## TASK DESCRIPTION
Below are records. Return each one exactly as written.

"""

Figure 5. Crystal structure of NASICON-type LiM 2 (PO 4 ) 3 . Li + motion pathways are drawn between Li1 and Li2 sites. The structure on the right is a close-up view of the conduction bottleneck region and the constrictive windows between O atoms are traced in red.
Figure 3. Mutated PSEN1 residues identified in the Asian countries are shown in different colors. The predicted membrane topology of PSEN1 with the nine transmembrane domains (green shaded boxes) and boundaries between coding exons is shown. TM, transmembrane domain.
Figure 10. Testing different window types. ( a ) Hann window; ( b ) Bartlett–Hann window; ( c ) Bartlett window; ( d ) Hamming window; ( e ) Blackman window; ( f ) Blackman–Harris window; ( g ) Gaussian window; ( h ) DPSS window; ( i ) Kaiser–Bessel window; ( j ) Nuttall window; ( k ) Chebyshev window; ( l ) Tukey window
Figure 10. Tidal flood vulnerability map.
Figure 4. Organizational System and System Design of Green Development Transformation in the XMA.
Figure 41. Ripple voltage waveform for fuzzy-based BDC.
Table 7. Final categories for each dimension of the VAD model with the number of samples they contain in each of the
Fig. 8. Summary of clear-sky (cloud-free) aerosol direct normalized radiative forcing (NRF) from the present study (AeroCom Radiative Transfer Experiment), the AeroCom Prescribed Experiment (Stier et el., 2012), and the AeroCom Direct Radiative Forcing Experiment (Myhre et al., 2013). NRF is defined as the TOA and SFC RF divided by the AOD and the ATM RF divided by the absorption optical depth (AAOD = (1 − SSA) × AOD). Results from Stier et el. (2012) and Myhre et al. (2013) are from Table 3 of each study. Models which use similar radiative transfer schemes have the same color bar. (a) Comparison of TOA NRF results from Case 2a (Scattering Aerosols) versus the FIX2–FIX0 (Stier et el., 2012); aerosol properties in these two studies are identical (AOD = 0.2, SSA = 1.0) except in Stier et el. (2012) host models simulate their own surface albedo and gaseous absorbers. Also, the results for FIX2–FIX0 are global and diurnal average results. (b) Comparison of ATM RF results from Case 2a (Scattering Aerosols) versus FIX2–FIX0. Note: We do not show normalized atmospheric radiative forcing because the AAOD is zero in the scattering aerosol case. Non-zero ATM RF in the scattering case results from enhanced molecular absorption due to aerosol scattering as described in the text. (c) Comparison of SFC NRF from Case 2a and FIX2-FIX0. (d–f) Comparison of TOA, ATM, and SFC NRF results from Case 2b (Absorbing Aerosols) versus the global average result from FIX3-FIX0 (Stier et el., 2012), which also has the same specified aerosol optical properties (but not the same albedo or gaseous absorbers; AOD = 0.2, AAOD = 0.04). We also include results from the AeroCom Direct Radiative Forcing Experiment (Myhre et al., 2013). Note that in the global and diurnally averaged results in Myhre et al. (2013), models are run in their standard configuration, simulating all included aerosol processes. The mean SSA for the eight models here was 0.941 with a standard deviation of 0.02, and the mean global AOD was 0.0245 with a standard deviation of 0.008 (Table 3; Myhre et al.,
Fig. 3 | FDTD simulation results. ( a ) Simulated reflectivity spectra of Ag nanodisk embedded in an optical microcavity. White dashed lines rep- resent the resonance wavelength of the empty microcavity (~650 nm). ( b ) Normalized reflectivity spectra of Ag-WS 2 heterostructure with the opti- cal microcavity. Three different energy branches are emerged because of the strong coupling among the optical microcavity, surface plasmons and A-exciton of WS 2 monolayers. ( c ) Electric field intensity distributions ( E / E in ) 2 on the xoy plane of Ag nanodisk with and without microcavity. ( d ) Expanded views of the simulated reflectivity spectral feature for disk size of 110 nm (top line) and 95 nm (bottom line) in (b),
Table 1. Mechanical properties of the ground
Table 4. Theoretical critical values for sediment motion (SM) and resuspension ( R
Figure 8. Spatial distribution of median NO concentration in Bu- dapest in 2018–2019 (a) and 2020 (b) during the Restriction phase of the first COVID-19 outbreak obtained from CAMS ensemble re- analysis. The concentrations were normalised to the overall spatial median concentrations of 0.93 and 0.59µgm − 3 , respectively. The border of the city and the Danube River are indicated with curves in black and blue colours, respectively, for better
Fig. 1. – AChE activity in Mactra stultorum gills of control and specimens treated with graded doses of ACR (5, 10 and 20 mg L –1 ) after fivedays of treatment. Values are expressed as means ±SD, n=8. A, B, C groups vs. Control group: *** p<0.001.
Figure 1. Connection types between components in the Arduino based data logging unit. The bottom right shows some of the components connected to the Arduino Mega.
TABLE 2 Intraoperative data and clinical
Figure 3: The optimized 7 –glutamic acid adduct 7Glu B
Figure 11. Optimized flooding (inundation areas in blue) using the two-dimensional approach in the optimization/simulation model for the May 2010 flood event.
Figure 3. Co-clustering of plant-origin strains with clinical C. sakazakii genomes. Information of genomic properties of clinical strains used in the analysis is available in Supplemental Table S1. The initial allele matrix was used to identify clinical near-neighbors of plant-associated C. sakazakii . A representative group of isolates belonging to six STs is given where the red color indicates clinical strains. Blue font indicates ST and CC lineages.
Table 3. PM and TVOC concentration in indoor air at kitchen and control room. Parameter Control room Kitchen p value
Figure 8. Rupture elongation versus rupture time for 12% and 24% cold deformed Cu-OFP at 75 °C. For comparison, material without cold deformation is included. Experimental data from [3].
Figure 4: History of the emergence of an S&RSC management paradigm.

"""

## SOLUTION FOR THIS EXERCISE
Figure 5. Crystal structure of NASICON-type LiM 2 (PO 4 ) 3 . Li + motion pathways are drawn between Li1 and Li2 sites. The structure on the right is a close-up view of the conduction bottleneck region and the constrictive windows between O atoms are traced in red.
Figure 3. Mutated PSEN1 residues identified in the Asian countries are shown in different colors. The predicted membrane topology of PSEN1 with the nine transmembrane domains (green shaded boxes) and boundaries between coding exons is shown. TM, transmembrane domain.
Figure 10. Testing different window types. ( a ) Hann window; ( b ) Bartlett–Hann window; ( c ) Bartlett window; ( d ) Hamming window; ( e ) Blackman window; ( f ) Blackman–Harris window; ( g ) Gaussian window; ( h ) DPSS window; ( i ) Kaiser–Bessel window; ( j ) Nuttall window; ( k ) Chebyshev window; ( l ) Tukey window
Figure 10. Tidal flood vulnerability map.
Figure 4. Organizational System and System Design of Green Development Transformation in the XMA.
Figure 41. Ripple voltage waveform for fuzzy-based BDC.
Table 7. Final categories for each dimension of the VAD model with the number of samples they contain in each of the
Fig. 8. Summary of clear-sky (cloud-free) aerosol direct normalized radiative forcing (NRF) from the present study (AeroCom Radiative Transfer Experiment), the AeroCom Prescribed Experiment (Stier et el., 2012), and the AeroCom Direct Radiative Forcing Experiment (Myhre et al., 2013). NRF is defined as the TOA and SFC RF divided by the AOD and the ATM RF divided by the absorption optical depth (AAOD = (1 − SSA) × AOD). Results from Stier et el. (2012) and Myhre et al. (2013) are from Table 3 of each study. Models which use similar radiative transfer schemes have the same color bar. (a) Comparison of TOA NRF results from Case 2a (Scattering Aerosols) versus the FIX2–FIX0 (Stier et el., 2012); aerosol properties in these two studies are identical (AOD = 0.2, SSA = 1.0) except in Stier et el. (2012) host models simulate their own surface albedo and gaseous absorbers. Also, the results for FIX2–FIX0 are global and diurnal average results. (b) Comparison of ATM RF results from Case 2a (Scattering Aerosols) versus FIX2–FIX0. Note: We do not show normalized atmospheric radiative forcing because the AAOD is zero in the scattering aerosol case. Non-zero ATM RF in the scattering case results from enhanced molecular absorption due to aerosol scattering as described in the text. (c) Comparison of SFC NRF from Case 2a and FIX2-FIX0. (d–f) Comparison of TOA, ATM, and SFC NRF results from Case 2b (Absorbing Aerosols) versus the global average result from FIX3-FIX0 (Stier et el., 2012), which also has the same specified aerosol optical properties (but not the same albedo or gaseous absorbers; AOD = 0.2, AAOD = 0.04). We also include results from the AeroCom Direct Radiative Forcing Experiment (Myhre et al., 2013). Note that in the global and diurnally averaged results in Myhre et al. (2013), models are run in their standard configuration, simulating all included aerosol processes. The mean SSA for the eight models here was 0.941 with a standard deviation of 0.02, and the mean global AOD was 0.0245 with a standard deviation of 0.008 (Table 3; Myhre et al.,
Fig. 3 | FDTD simulation results. ( a ) Simulated reflectivity spectra of Ag nanodisk embedded in an optical microcavity. White dashed lines rep- resent the resonance wavelength of the empty microcavity (~650 nm). ( b ) Normalized reflectivity spectra of Ag-WS 2 heterostructure with the opti- cal microcavity. Three different energy branches are emerged because of the strong coupling among the optical microcavity, surface plasmons and A-exciton of WS 2 monolayers. ( c ) Electric field intensity distributions ( E / E in ) 2 on the xoy plane of Ag nanodisk with and without microcavity. ( d ) Expanded views of the simulated reflectivity spectral feature for disk size of 110 nm (top line) and 95 nm (bottom line) in (b),
Table 1. Mechanical properties of the ground
Table 4. Theoretical critical values for sediment motion (SM) and resuspension ( R
Figure 8. Spatial distribution of median NO concentration in Bu- dapest in 2018–2019 (a) and 2020 (b) during the Restriction phase of the first COVID-19 outbreak obtained from CAMS ensemble re- analysis. The concentrations were normalised to the overall spatial median concentrations of 0.93 and 0.59µgm − 3 , respectively. The border of the city and the Danube River are indicated with curves in black and blue colours, respectively, for better
Fig. 1. – AChE activity in Mactra stultorum gills of control and specimens treated with graded doses of ACR (5, 10 and 20 mg L –1 ) after fivedays of treatment. Values are expressed as means ±SD, n=8. A, B, C groups vs. Control group: *** p<0.001.
Figure 1. Connection types between components in the Arduino based data logging unit. The bottom right shows some of the components connected to the Arduino Mega.
TABLE 2 Intraoperative data and clinical
Figure 3: The optimized 7 –glutamic acid adduct 7Glu B
Figure 11. Optimized flooding (inundation areas in blue) using the two-dimensional approach in the optimization/simulation model for the May 2010 flood event.
Figure 3. Co-clustering of plant-origin strains with clinical C. sakazakii genomes. Information of genomic properties of clinical strains used in the analysis is available in Supplemental Table S1. The initial allele matrix was used to identify clinical near-neighbors of plant-associated C. sakazakii . A representative group of isolates belonging to six STs is given where the red color indicates clinical strains. Blue font indicates ST and CC lineages.
Table 3. PM and TVOC concentration in indoor air at kitchen and control room. Parameter Control room Kitchen p value
Figure 8. Rupture elongation versus rupture time for 12% and 24% cold deformed Cu-OFP at 75 °C. For comparison, material without cold deformation is included. Experimental data from [3].
Figure 4: History of the emergence of an S&RSC management paradigm.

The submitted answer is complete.